How to complete this task —
Output the number of lines in the entries below with the string "mineração" in them, and nothing further.

Stored data entries:

════

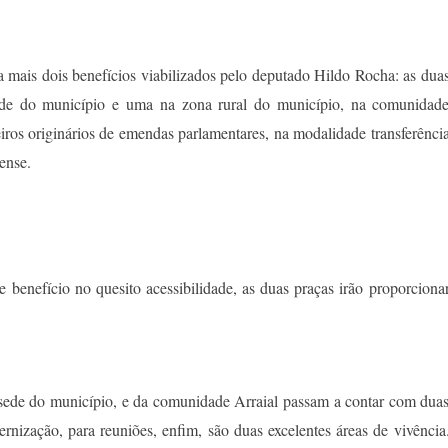
mais dois benefícios viabilizados pelo deputado Hildo Rocha: as dua
ede do município e uma na zona rural do município, na comunidad
eiros originários de emendas parlamentares, na modalidade transferênci
ense.
benefício no quesito acessibilidade, as duas praças irão proporciona
sede do município, e da comunidade Arraial passam a contar com dua
ternização, para reuniões, enfim, são duas excelentes áreas de vivência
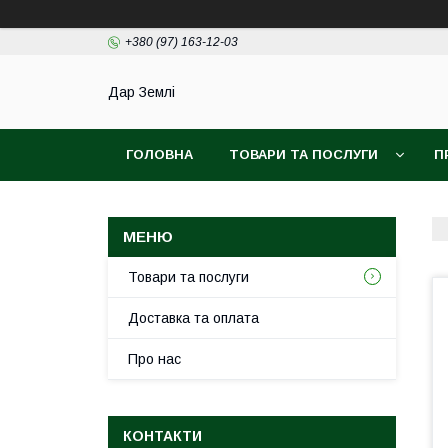
+380 (97) 163-12-03
Дар Землі
ГОЛОВНА
ТОВАРИ ТА ПОСЛУГИ
П
ПОЛІТИКА КОНФІДЕНЦІЙНОСТІ
УГОДА К
Товари та послуги
Доставка та оплата
Про нас
КОНТАКТИ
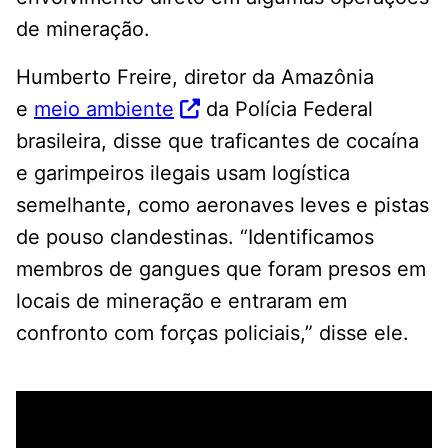
de mineração.
Humberto Freire, diretor da Amazônia
e
meio ambiente
da Polícia Federal
brasileira, disse que traficantes de cocaína
e garimpeiros ilegais usam logística
semelhante, como aeronaves leves e pistas
de pouso clandestinas. “Identificamos
membros de gangues que foram presos em
locais de mineração e entraram em
confronto com forças policiais,” disse ele.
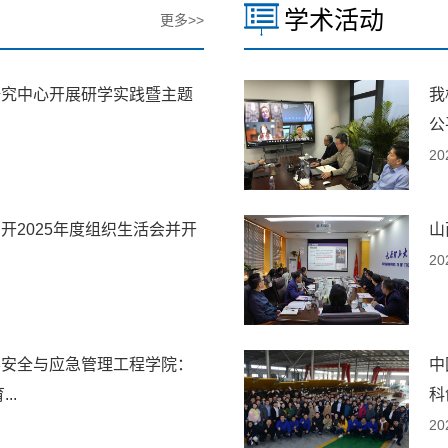
学术活动
更多>>
研究中心开展研学实践暨主题
我
公
20
开2025年度组织生活会并开
山
20
学安全与应急管理工程学院：
中
..
科
20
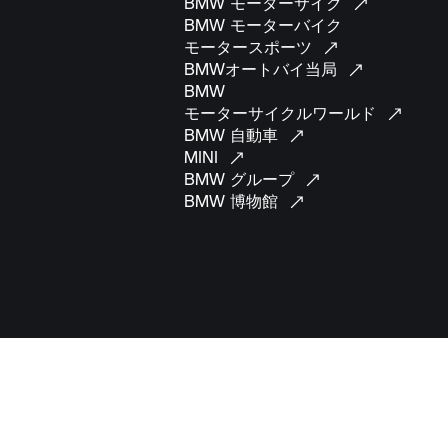
BMW
モーターサイク
BMW モーターバイク
モータースポーツ
BMWオートバイ当局
BMW
モーターサイクルワールド
BMW
自動車
MINI
BMW
グループ
BMW
博物館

════

Task response —
2